A Community-Led Air Quality Study
The Dallas Community Air Management Program (D-CAMP) is a collaboration between community, government, and academia to collect neighborhood air quality data using advanced low-cost sensor technology. This partnership is critical to the success of the program. Through participation, residents act as important partners.
In the predecessor project, Breathe Easy Dallas, 11 sensors were placed near schools to measure air pollution levels. This data was used by academic partners at the Texas Transportation Institute to analyze the impact of air pollution on asthma.
In D-CAMP, sensors will be placed throughout Dallas to measure levels of air pollutants where Dallas residents live, go to school, work, and play, particularly in communities with environmental justice concerns. The data will be shared with the community and academic partners, leading to a better understanding of how air pollutants impact daily lives. Data can also be used by City planners to ensure health of residents is protected when considering future development.
When using data from D-CAMP, please note the following:
The data presented on this website are not validated or verified.
The data does not come from regulatory monitors and cannot be used to infer violations of the National Ambient Air Quality Standards (NAAQS) or other regulatory violations.
Data on this website should be used with discretion.
Technical information can be found in each data report.
About the Data
Air monitors operated by regulatory government agencies are used to measure air quality to see if pollution levels meet federal and state air quality standards.

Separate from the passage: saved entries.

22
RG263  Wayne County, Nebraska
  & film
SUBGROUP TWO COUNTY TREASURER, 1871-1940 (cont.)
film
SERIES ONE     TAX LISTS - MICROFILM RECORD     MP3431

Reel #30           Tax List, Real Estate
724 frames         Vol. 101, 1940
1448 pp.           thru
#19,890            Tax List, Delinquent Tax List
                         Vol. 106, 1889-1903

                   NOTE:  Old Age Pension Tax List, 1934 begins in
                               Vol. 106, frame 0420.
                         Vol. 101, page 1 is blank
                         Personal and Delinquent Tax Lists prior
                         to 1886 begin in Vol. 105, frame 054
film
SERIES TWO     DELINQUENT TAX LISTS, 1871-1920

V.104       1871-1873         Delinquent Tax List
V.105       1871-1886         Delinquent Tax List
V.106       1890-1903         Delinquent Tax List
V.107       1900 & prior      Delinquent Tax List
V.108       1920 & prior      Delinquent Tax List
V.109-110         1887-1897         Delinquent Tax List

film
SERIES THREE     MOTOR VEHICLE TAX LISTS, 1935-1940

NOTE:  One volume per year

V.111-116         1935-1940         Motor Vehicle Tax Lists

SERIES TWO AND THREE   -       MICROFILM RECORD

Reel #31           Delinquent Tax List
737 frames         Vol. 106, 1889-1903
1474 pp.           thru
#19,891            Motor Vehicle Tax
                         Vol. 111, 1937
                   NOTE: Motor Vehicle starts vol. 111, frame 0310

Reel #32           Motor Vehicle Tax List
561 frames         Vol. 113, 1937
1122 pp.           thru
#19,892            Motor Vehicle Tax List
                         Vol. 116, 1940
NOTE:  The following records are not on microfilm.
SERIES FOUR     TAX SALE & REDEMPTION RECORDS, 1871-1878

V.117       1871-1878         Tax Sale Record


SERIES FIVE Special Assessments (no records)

There are currently nine locations in Dallas County used to monitor a variety of pollutants. View regulatory data at the link above.

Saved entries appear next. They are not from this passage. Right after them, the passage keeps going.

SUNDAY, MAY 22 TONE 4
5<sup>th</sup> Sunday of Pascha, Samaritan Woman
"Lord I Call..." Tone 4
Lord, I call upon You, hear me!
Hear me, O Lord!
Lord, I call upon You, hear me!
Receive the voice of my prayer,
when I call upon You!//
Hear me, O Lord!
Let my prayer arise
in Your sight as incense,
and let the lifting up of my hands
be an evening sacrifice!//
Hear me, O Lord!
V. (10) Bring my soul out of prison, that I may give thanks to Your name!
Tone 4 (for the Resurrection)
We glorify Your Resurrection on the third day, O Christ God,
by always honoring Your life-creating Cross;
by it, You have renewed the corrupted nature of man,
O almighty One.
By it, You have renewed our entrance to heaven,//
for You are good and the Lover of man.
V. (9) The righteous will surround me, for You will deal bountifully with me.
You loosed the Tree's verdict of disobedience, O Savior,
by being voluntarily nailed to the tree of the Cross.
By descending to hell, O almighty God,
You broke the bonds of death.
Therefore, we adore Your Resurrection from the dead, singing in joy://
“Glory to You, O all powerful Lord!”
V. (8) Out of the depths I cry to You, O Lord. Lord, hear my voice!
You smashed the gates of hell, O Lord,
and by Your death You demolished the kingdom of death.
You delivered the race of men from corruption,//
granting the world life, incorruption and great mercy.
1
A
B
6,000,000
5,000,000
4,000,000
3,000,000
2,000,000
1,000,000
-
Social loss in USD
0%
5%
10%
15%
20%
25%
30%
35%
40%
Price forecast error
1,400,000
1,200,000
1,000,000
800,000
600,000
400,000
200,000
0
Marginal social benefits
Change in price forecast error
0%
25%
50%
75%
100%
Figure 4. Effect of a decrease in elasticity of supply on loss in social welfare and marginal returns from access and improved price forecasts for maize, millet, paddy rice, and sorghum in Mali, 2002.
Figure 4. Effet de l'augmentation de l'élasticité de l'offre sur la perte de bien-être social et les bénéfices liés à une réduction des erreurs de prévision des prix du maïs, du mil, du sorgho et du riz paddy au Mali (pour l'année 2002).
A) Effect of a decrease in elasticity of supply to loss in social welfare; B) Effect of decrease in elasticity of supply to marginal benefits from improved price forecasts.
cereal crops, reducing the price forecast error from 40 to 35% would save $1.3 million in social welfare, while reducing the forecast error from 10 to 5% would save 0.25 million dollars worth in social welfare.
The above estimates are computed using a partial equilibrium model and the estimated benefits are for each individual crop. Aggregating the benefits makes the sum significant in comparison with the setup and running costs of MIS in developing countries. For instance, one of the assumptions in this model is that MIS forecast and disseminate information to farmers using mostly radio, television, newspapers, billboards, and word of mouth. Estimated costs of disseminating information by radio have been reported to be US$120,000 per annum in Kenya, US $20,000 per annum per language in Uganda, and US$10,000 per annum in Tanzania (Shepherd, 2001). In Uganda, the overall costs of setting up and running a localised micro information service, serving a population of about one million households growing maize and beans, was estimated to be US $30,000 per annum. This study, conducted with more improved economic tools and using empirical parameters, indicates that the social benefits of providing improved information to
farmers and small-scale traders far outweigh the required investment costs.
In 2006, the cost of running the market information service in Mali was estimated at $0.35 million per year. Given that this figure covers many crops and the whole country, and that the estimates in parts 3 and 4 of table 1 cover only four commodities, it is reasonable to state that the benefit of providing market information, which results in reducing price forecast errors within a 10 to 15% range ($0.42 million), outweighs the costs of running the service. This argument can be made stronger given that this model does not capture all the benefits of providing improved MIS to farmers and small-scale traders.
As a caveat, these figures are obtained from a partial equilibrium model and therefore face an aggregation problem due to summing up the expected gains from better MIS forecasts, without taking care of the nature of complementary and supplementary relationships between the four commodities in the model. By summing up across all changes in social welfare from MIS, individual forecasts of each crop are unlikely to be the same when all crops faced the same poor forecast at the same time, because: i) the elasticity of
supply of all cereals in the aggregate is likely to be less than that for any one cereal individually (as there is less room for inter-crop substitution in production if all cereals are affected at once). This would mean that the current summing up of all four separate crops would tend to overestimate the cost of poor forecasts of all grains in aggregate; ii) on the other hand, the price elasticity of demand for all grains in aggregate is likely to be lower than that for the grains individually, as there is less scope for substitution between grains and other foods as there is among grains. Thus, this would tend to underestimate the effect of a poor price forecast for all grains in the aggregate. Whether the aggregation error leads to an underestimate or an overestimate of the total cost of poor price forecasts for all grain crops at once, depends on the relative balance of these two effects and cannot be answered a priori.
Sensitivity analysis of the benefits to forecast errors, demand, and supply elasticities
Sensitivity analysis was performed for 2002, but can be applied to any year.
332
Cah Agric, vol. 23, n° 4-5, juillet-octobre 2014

The D-CAMP non-regulatory network measures air quality at additional locations throughout the city. D-CAMP monitors are different from government monitors and cannot be used to assess if air pollutant levels are within legal limits. However, with this data, community members can be informed about current air quality at a specific location and take actions to protect their health. Data can also be used for policy decisions, research, city planning, and to inform activities aimed at improving health and the environment for Dallas communities.
The data displayed uses a simple color code and is not regulatory. This makes it impractical to compare short term average data with regulatory standards or to the EPA’s Air Pollution Index (API).

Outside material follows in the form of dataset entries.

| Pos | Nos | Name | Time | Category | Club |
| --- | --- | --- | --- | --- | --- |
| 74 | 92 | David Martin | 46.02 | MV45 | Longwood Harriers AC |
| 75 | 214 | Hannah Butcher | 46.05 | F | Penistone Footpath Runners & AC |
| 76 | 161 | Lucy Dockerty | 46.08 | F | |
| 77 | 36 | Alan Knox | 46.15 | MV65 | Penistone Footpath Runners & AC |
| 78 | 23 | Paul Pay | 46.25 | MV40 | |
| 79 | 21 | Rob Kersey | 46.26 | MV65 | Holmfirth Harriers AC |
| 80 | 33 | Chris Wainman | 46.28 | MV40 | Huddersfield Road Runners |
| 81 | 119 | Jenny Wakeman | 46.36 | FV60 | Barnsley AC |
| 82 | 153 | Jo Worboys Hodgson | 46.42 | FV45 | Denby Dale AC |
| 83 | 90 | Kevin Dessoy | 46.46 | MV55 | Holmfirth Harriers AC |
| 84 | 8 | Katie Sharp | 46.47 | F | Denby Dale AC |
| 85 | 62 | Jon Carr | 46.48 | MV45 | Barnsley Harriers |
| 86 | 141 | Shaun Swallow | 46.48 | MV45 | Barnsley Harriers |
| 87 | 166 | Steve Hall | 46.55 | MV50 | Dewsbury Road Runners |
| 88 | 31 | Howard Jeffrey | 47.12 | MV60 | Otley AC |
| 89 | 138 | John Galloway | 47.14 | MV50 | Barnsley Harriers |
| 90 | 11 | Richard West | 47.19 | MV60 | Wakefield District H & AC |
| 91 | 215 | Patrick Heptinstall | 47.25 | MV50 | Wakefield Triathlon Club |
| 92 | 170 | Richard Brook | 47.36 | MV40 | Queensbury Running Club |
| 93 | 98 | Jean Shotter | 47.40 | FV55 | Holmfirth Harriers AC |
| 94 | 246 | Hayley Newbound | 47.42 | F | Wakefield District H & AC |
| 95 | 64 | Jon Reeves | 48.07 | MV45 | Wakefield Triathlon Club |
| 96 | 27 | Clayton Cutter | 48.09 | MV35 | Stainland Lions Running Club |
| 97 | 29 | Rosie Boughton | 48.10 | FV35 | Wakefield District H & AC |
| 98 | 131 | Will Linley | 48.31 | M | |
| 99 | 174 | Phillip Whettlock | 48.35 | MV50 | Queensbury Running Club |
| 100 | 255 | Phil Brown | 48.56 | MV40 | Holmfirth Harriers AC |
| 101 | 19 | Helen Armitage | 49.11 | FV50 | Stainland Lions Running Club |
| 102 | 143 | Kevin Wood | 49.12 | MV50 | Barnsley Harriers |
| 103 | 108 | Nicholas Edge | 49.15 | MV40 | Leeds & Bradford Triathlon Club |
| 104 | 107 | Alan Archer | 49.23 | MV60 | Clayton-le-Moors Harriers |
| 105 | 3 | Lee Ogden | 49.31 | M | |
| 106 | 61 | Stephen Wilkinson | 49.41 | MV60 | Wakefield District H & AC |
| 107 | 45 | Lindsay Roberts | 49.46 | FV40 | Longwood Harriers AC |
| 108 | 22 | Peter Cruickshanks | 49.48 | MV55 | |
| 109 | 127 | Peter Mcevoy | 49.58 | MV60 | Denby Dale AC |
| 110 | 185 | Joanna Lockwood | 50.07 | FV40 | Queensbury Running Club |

Low: Concentrations of the pollutant are at levels that are safe for all residents.
Moderate: Concentrations of the pollutant are acceptable. However, there may be some concern for individuals who are sensitive to air pollution, such as children with asthma, residents with respiratory conditions, or other health concerns.
High: Concentrations are elevated. Everyone should take precaution.
The accuracy of all sensors may be affected by environmental factors such as humidity, temperature, and barometric pressure. Under certain combinations the sensors will not report data.
The U.S. Environmental Protection Agency defines environmental justice as the fair treatment and meaningful involvement of all people regardless of race, color, national origin, or income, with respect to the development, implementation, and enforcement of environmental laws, regulations, and policies. The City of Dallas is working to ensure that everyone has the same degree of protection from environmental and health hazards; and equal access to the decision-making process to have a healthy environment in which to live, learn, work, and play. The D-CAMP program is one tool to use when meeting the City’s environmental justice goals. View a list of the City’s environmental justice goals outlined in the Racial Equity Plan.
City staff seeks community input on D-CAMP, especially on the placement of the sensors. While some elements used in determining the placement of sensors can be established using known data, guidance and community input is critical. Residents know their neighborhoods and by sharing their knowledge help make sure sensors are located where they need to be.